The State did not disburse disaster funds to its contractor in accordance with HUD, Federal, and other applicable requirements.  Specifically, it did not ensure that (1) disbursements met a national objective, (2) expenses were incurred after the contract was executed, (3) other direct costs were fully supported and the prices paid were fair and reasonable, (4) labor costs were fully supported, (5) travel costs were fully supported, and (6) disbursements were for costs that were reasonable and necessary.  Further, the State did not show that it properly managed equipment purchased with disaster funds.  These conditions occurred because the State did not have adequate controls in place to administer its contract and monitor contract performance and was not fully aware of Federal procurement and cost principle requirements.  As a result, HUD did not have assurance that the $43.1 million disbursed under the contract was for costs that were eligible, supported, reasonable, and necessary.

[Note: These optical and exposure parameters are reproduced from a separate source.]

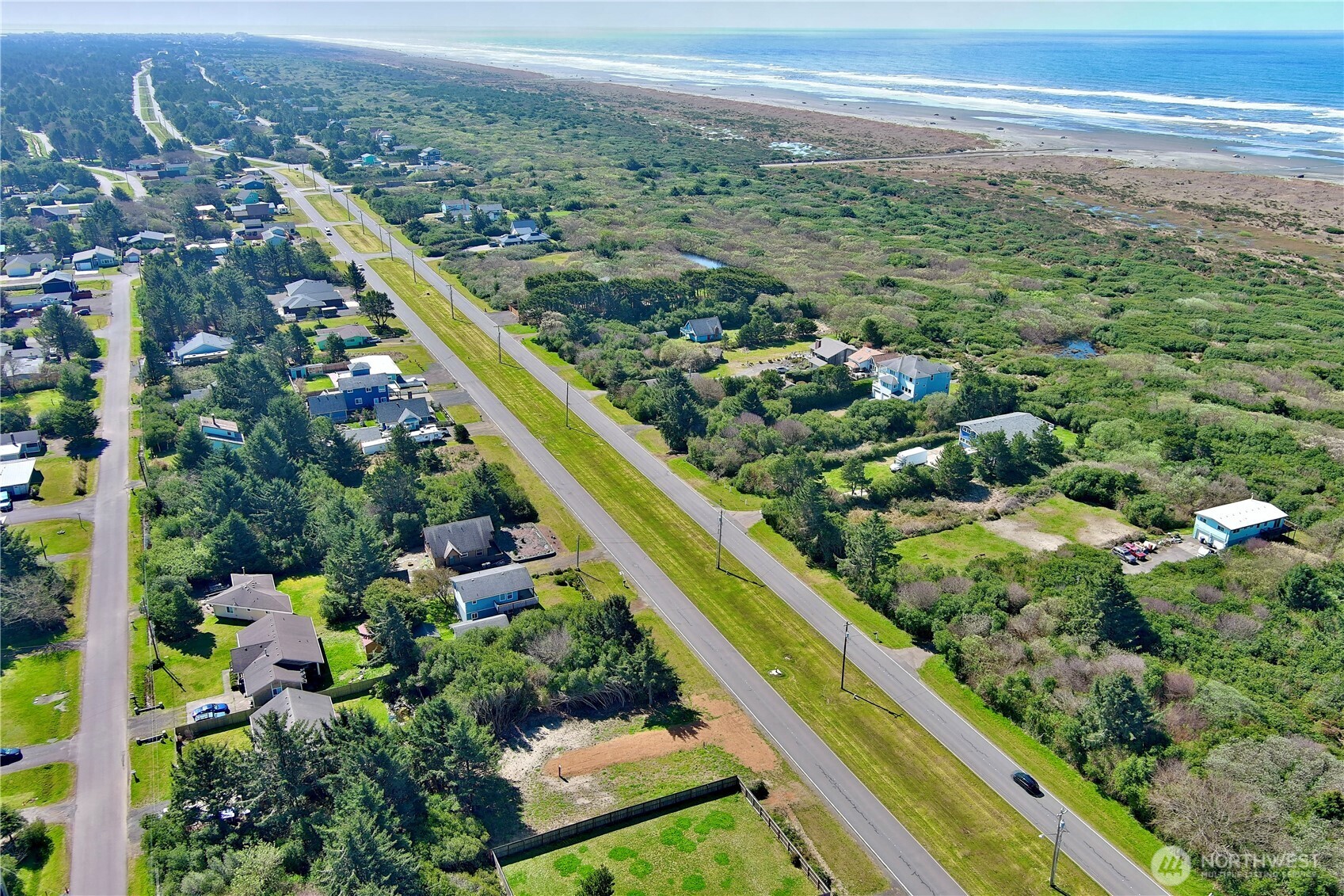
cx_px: 672
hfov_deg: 63.7
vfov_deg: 45.0
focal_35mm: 29
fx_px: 1082
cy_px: 448
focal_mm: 10.57
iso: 100
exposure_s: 1/851
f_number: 2.8
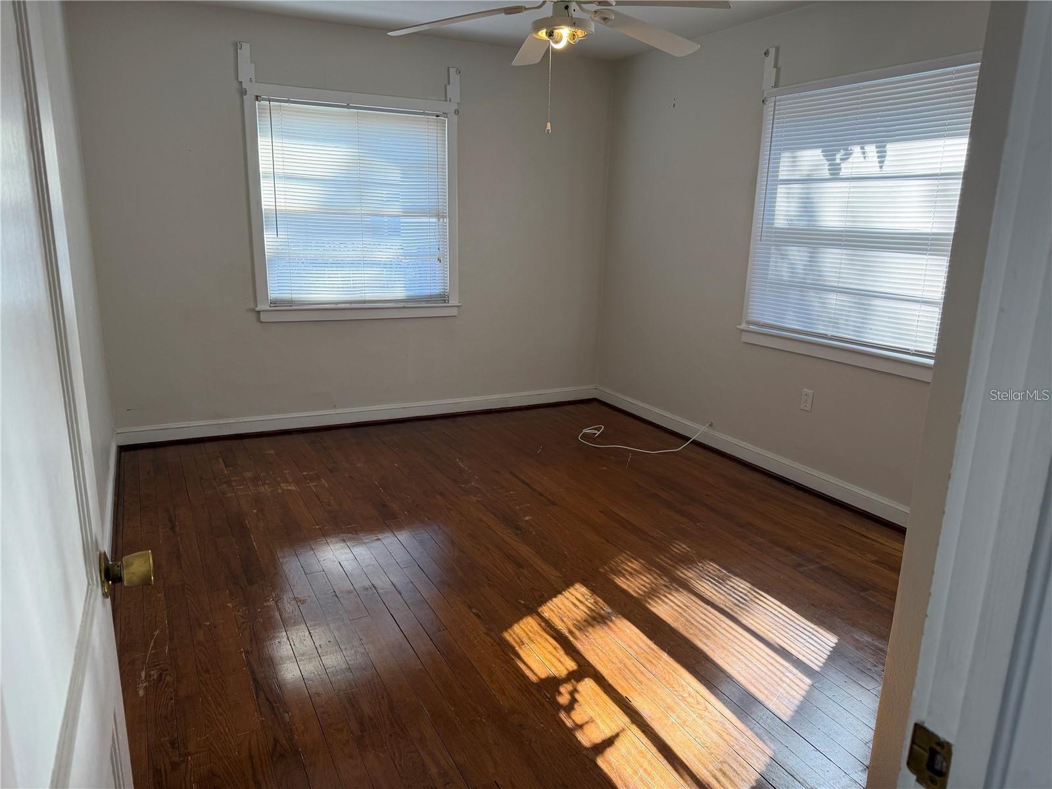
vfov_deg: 56.8
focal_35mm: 24
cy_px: 394
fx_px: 729
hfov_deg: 71.6
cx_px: 526
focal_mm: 6.76
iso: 100
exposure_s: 1/183
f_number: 1.78
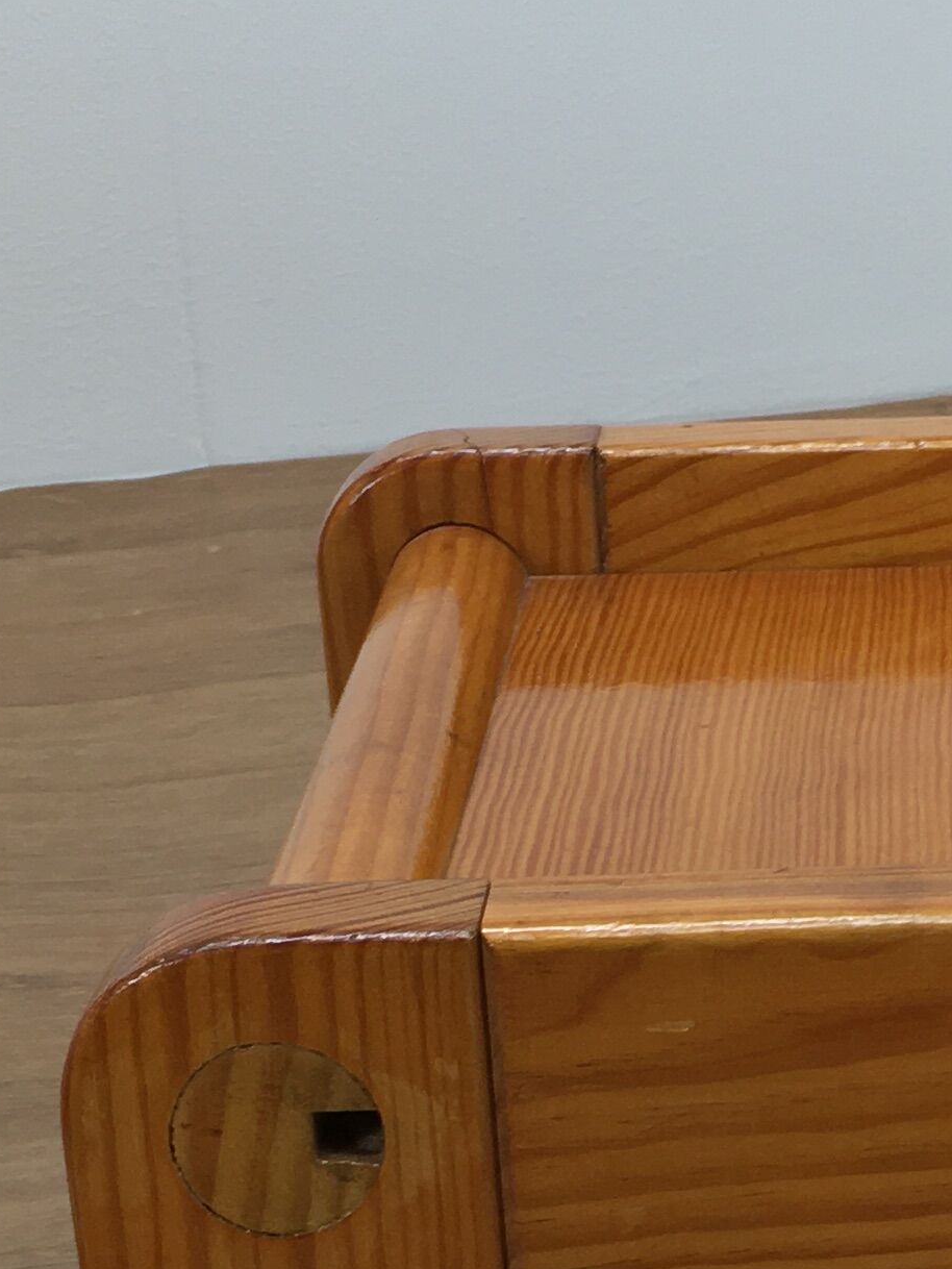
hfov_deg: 15.1
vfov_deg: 20.1
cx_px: 995
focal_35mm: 96
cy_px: 1078
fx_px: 3519
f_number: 2.2
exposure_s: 1/33
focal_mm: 4.15
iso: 32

We recommend that HUD require the State to provide documentation to show that the $43.1 million disbursed under the contract was for costs that met a national objective and were supported, reasonable, and necessary or direct the State to repay HUD from non-Federal funds.  Further, HUD should require the State to repay HUD from non-Federal funds for the $128,990 in charges incurred before the contract effective date.  HUD should also require the State to implement controls to ensure that it adequately administers current and future contracts related to disaster funds, adequately monitors contract performance, and takes appropriate action when contractors fail to meet performance goals stated in the contract.